• **OBJETIVO 1**:
Cite todas as frutas mencionadas no texto sobre o almoço em Nampula.

10 de Outubro de 1970
O almoço – xaréu cozido, uma novidade - foi no Hotel Portugal, em Nampula. À sobremesa, papaias muito maduras e mangas temporãs, algumas já abertas sobre pratinhos, outras aguardando escolha dentro do grande cesto-fruteira no meio da mesa, dominavam em absoluto a atenção da Noélia e dos miúdos, noviços por inteiro quanto aos áfricos comeres. Eu rejubilava com a oportunidade de mostrar a minha africanidade de vários anos, ainda que por mais oestes longitudes.
Só que a curiosidade dos iniciandos descambou em
desconfiança. O apetitoso da cor e da textura deixaram-se anular pelo cheiro
das mangas, cuja única referência conhecida jazia na prateleira do meio, na contra-loja da
farmácia da tia Esmeralda, sob a forma de um frasco rotulado de ‘essência de
terebintina’.
Insisti na bondade da coisa, na semelhança da papaia com
o bom melão, nas virtudes defecatórias de sobejo conhecidas e aduzi um punhado
de boas razões para provar o artigo, gostar dele e quiçá repetir. Consegui que
provassem.
Tínhamos chegado três dias antes a Lourenço Marques.
O Sub-Director Provincial dos Serviços de Marinha, tivera
de ir ao aeroporto e aproveitou para me receber. Fiquei então a saber, ser
António Enes o meu destino. A descrição sumaríssima que me fez da terra teria
sido desanimadora, se entre as razões que uma vez mais me levavam a África não
figurassem África ela própria, as grandes distâncias, o exotismo, o calor, as
carências, o muito por fazer à espera de quem quisesse fazer e enfim, algum ainda
remanescente espírito de aventura. Poderia mesmo acrescentar um éde cétera, que me sobravam algumas razões.

• **LISTAGEM DE ORIGEM**:

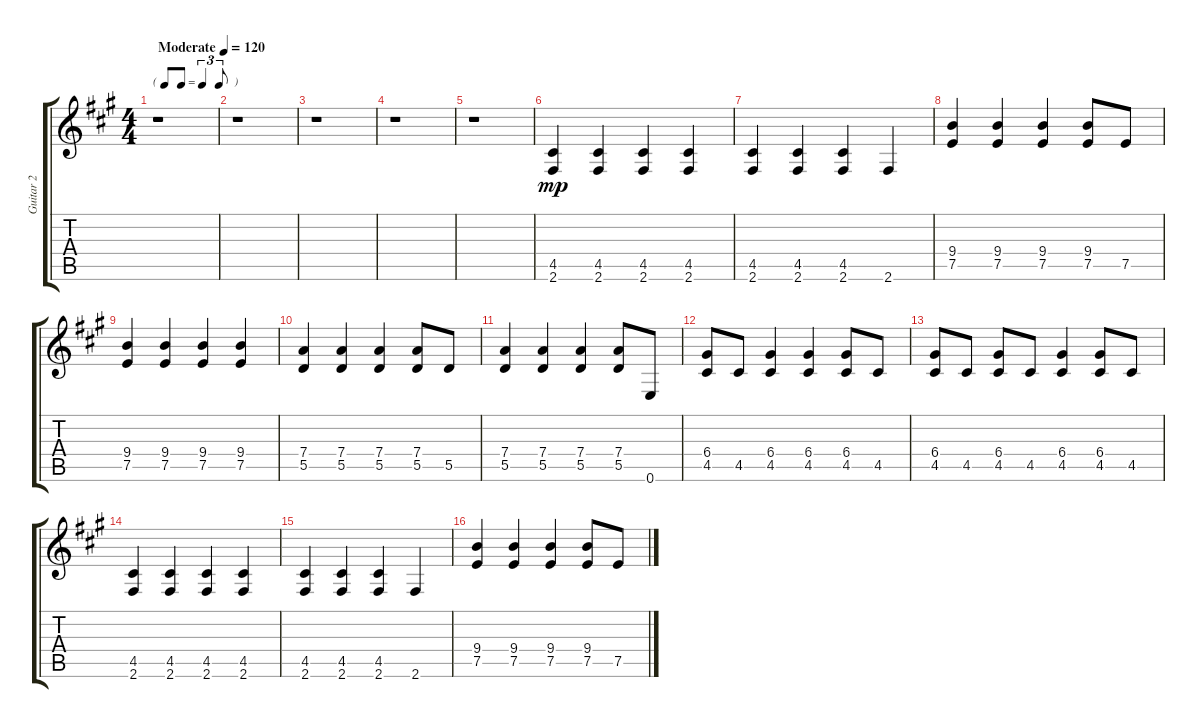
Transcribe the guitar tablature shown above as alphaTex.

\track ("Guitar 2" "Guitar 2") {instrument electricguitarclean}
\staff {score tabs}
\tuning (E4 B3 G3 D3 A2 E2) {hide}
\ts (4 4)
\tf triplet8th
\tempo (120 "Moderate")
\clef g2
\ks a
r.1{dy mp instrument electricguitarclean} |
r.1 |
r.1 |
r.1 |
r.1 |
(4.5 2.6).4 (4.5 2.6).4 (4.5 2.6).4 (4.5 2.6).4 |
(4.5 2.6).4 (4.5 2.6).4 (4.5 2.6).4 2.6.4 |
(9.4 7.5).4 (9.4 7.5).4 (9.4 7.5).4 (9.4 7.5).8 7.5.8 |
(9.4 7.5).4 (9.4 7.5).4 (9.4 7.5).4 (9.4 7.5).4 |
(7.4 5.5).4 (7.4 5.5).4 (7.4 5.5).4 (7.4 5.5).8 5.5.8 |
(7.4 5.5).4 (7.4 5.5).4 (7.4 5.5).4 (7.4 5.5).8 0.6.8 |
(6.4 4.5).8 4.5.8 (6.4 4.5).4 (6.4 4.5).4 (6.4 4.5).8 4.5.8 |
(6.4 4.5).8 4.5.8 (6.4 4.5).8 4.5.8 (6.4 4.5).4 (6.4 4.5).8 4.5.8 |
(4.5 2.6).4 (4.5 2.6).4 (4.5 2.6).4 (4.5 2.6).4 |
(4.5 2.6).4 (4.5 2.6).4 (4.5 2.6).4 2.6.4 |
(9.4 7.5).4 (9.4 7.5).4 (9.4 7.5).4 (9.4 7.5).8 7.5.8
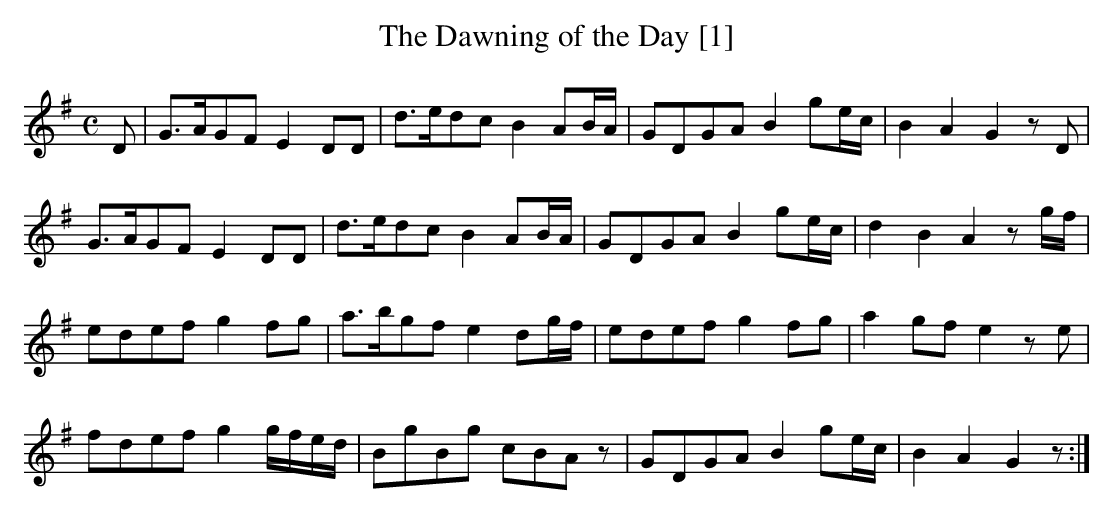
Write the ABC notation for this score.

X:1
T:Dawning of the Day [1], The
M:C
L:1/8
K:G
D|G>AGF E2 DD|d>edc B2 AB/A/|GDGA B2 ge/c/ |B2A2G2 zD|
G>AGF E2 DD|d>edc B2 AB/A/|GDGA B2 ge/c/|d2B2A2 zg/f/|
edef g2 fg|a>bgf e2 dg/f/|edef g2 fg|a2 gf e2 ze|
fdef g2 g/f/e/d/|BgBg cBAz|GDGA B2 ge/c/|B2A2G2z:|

• **OBJETIVO 2**:
Reescreva, por favor, o trecho da listagem que vai da linha que contém "Write the ABC notation for this score." até o fim da listagem, substituindo "score" por "piece" e deixando todo o resto igual.

• **RESULTADO FINAL 1**:
papaias, mangas, melão

• **RESULTADO FINAL 2**:
Write the ABC notation for this piece.

X:1
T:Dawning of the Day [1], The
M:C
L:1/8
K:G
D|G>AGF E2 DD|d>edc B2 AB/A/|GDGA B2 ge/c/ |B2A2G2 zD|
G>AGF E2 DD|d>edc B2 AB/A/|GDGA B2 ge/c/|d2B2A2 zg/f/|
edef g2 fg|a>bgf e2 dg/f/|edef g2 fg|a2 gf e2 ze|
fdef g2 g/f/e/d/|BgBg cBAz|GDGA B2 ge/c/|B2A2G2z:|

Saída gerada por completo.